Im Gespräch mit der „Mitteldeutschen Zeitung“ freut sich Regisseur Gsponer „über unsere richtige Wahl beim Casting“. Anna Thalbachs Stimme „klingt mal männlich und mal weiblich. Wir wissen ja auch gar nicht, welches Geschlecht so ein jahrhundertealter Geist hat.“ Produzent Jakob Claussen erinnert daran, dass der Film eigentlich ein Geburtstagsgeschenk zum 90. von Otfried Preußler werden sollte. „Er konnte den Film zwar nicht mehr sehen, hat aber vor seinem Tod im Februar das Design des Gespenstes noch abgenommen.“ Regisseur Alain Gsponer fügt im MZ-Gespräch an: „Seine Tochter Susanne Preußler-Bitsch hat uns gesagt, dass ihm der Film garantiert gefallen hätte. gefallen hätte.“ Als Regisseur und Produzent sehe man, wenn der Film läuft, immer wieder Passagen, die man lieber anders gedreht hätte. „Doch diesmal erleben Sie ein 100prozentig glückliches Team“, verkünden beide unisono. Jakob Claussen ist sich sicher: Kinder und Erwachsene erleben und lachen anders. „Darum drehe ich mich an bestimmten Stellen um, blicke den jungen Zuschauern in die Augen und es freut mich, dass es so klappt, wie wir es uns vorgestellt haben.“ Auch der bisher kinderlose Regisseur hat es getestet: „Ich habe Nichten und Neffen Passagen gezeigt, und sie fanden es prima.“
Kindgerecht-märchenhafter Unterhaltung und eine Portion Nostalgie
Da gibt es viele Szenen, in denen es Applaus und Lacher bei der Halberstädter Preview gibt: Wenn das Gespenst im Schloss Eulenstein, das in Wernigerode steht, alles durcheinander bringt, wenn es plötzlich schwarz wird oder sich die Feuerwehr recht dilettantisch anstellt, der schwedischen General Torsten Torstenson aus dem Gemälde steigt und später vom Gespenst beschossen wird, womit der Quedlinburger Markt ins Chaos versinkt. Doch auch etwas nachdenklichere Szenen gibt es: Wenn das kleine Gespenst mit seinem besten Freund, dem Uhu Schuhu, zu mitternächtlicher Stunde über das Leben, die Geisterwelt und die Schönheiten der Erde philosophiert.
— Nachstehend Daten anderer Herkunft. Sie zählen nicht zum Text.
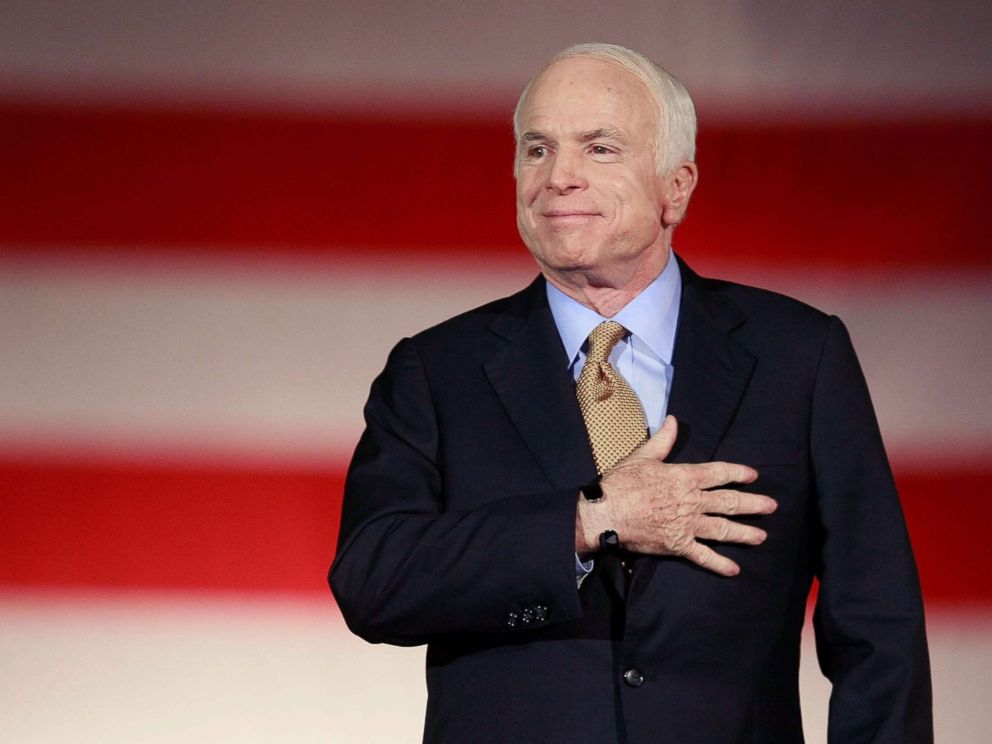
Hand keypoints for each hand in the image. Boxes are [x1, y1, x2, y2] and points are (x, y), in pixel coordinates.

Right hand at [576, 415, 776, 575]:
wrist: (607, 512)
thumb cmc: (622, 483)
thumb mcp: (643, 456)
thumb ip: (662, 440)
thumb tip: (673, 420)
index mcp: (685, 477)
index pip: (720, 473)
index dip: (738, 473)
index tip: (753, 476)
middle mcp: (692, 501)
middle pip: (729, 502)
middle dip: (753, 504)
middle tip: (771, 506)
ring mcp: (687, 524)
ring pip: (723, 529)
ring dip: (744, 533)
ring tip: (761, 536)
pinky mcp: (678, 544)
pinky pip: (703, 556)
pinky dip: (719, 563)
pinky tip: (734, 569)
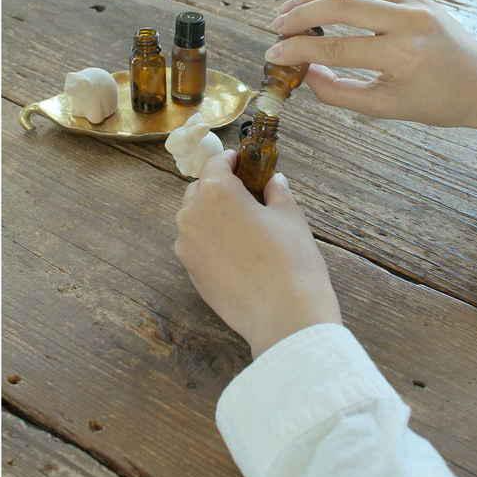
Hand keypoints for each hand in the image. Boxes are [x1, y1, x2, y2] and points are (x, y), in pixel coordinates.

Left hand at [174, 151, 341, 358]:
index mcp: (217, 192)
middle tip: (246, 195)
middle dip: (219, 187)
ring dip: (211, 214)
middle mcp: (193, 214)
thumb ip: (277, 193)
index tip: (242, 162)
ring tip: (241, 225)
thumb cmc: (290, 258)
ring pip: (193, 218)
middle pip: (200, 190)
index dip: (230, 161)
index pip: (215, 164)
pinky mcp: (189, 271)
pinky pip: (194, 244)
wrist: (283, 315)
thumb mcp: (290, 217)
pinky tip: (235, 251)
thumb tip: (274, 181)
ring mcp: (186, 245)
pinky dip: (209, 240)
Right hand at [268, 0, 476, 134]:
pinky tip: (317, 3)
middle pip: (341, 4)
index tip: (273, 53)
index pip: (337, 49)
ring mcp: (413, 2)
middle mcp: (409, 21)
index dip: (299, 51)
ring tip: (288, 11)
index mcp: (403, 56)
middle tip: (276, 26)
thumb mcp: (386, 108)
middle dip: (301, 13)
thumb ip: (339, 93)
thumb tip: (304, 74)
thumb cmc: (438, 102)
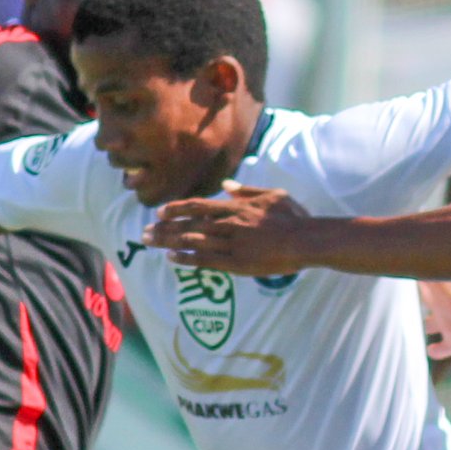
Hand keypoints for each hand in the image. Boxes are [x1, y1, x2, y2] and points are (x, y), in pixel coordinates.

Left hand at [144, 182, 309, 275]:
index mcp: (236, 207)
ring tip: (150, 243)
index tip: (160, 212)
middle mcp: (229, 223)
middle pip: (188, 224)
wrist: (305, 240)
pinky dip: (187, 258)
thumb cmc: (293, 217)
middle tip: (145, 232)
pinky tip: (171, 259)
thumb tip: (226, 186)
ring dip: (168, 242)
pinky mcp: (236, 263)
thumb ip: (246, 191)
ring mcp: (231, 244)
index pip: (198, 206)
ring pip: (192, 241)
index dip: (176, 209)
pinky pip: (206, 260)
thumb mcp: (272, 194)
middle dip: (164, 228)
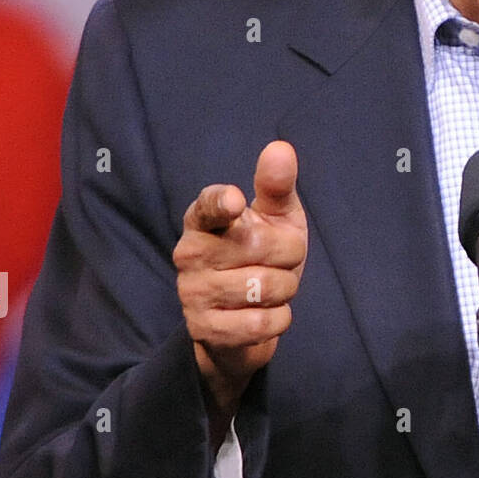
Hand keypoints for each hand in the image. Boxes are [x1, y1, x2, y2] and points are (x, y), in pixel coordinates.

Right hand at [174, 141, 307, 427]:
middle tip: (279, 261)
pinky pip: (262, 323)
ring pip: (265, 287)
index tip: (236, 202)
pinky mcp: (203, 329)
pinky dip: (278, 319)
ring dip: (285, 290)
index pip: (208, 205)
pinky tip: (265, 313)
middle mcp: (190, 252)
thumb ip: (276, 185)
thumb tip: (280, 148)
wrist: (246, 317)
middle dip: (289, 255)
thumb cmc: (263, 254)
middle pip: (261, 246)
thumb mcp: (275, 218)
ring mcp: (192, 292)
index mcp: (204, 218)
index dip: (222, 203)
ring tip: (271, 287)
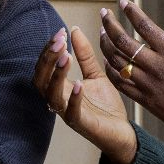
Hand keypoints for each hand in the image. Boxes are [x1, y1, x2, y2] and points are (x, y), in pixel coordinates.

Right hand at [33, 24, 138, 163]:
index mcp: (60, 88)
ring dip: (57, 75)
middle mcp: (60, 100)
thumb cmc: (106, 106)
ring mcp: (68, 113)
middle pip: (41, 79)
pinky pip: (71, 112)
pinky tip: (79, 83)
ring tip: (67, 57)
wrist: (122, 133)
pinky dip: (73, 98)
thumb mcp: (96, 75)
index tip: (60, 32)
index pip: (44, 66)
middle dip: (47, 59)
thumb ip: (85, 55)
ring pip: (51, 94)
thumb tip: (74, 30)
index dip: (48, 49)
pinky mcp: (82, 124)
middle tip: (59, 41)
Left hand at [100, 0, 163, 163]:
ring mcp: (149, 86)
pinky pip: (120, 84)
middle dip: (110, 24)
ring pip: (118, 62)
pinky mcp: (145, 101)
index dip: (131, 12)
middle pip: (124, 42)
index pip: (145, 26)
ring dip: (106, 45)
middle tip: (104, 13)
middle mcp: (158, 68)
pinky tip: (108, 60)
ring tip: (102, 33)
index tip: (123, 2)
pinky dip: (111, 70)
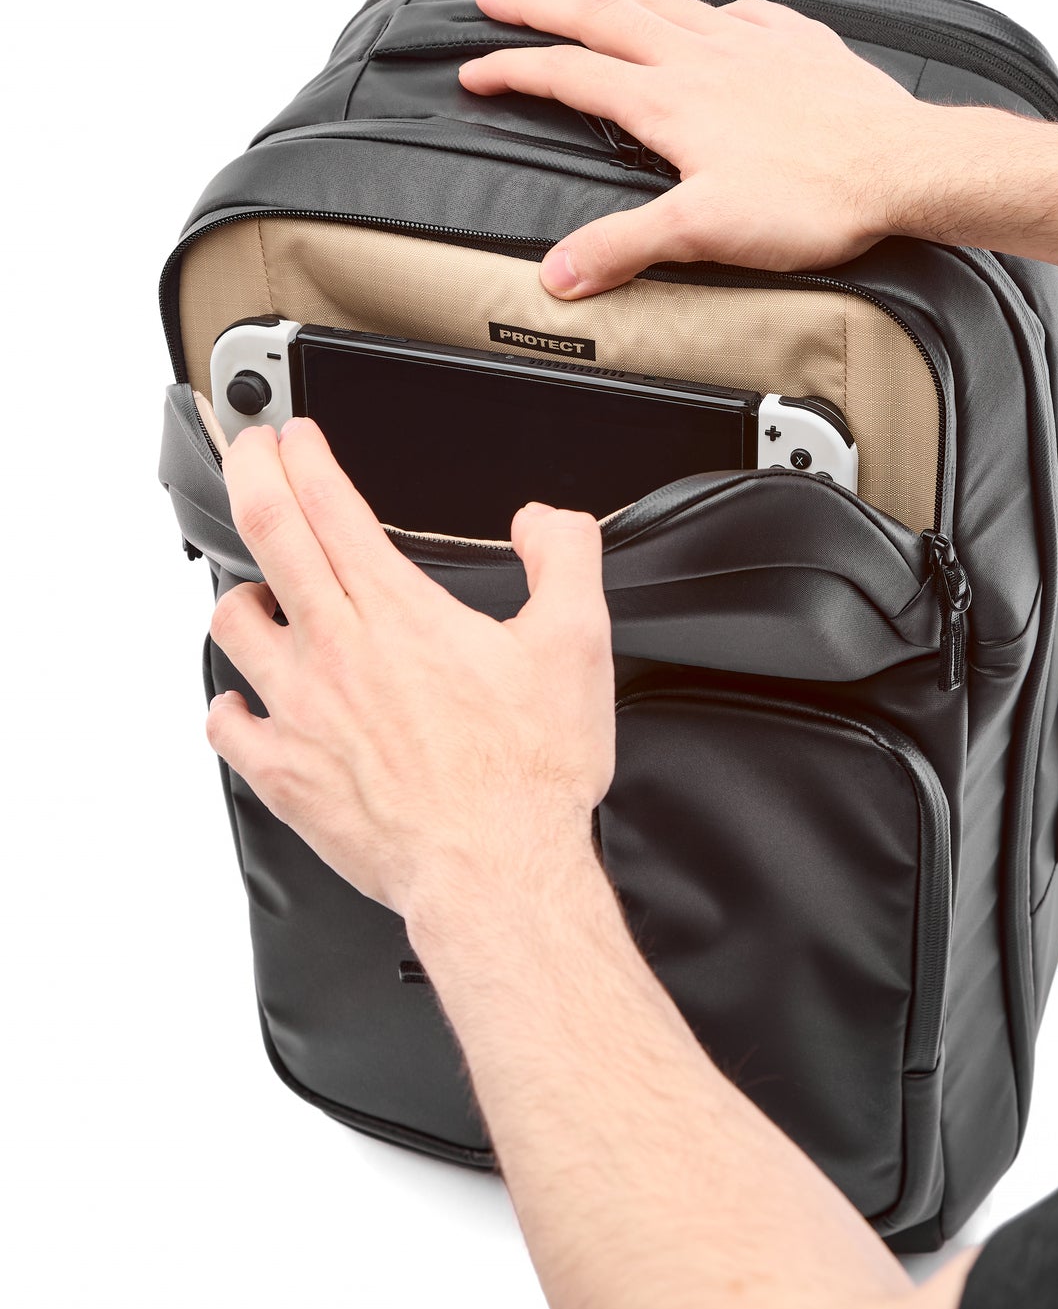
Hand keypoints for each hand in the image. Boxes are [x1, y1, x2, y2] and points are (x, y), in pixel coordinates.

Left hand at [205, 418, 614, 942]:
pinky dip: (232, 701)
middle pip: (267, 533)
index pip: (329, 504)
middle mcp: (336, 650)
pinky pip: (228, 721)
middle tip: (248, 451)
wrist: (492, 873)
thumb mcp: (577, 644)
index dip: (304, 455)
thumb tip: (545, 519)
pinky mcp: (283, 773)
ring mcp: (299, 711)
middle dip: (250, 473)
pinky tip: (247, 700)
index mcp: (398, 612)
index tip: (295, 435)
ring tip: (259, 586)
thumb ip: (565, 558)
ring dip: (243, 591)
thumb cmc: (527, 775)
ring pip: (233, 622)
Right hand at [459, 0, 1001, 297]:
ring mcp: (752, 44)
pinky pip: (744, 11)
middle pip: (602, 13)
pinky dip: (711, 6)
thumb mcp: (704, 232)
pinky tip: (714, 10)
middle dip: (541, 2)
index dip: (514, 71)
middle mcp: (703, 58)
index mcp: (670, 100)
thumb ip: (624, 246)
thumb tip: (560, 272)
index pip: (569, 75)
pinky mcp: (799, 45)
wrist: (904, 167)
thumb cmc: (816, 197)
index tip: (475, 70)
Den stürmischen Premieren-Beifall hat der Film verdient. Mischt er doch Liebe zum Detail mit kindgerecht-märchenhafter Unterhaltung und einer Portion Nostalgie.
Nicht nur, dass ein Feuerwehr-Robur durch Quedlinburg rollt, die Erzählweise wirkt wie die Bücher von Otfried Preußler: angenehm entschleunigt, aber nie langatmig.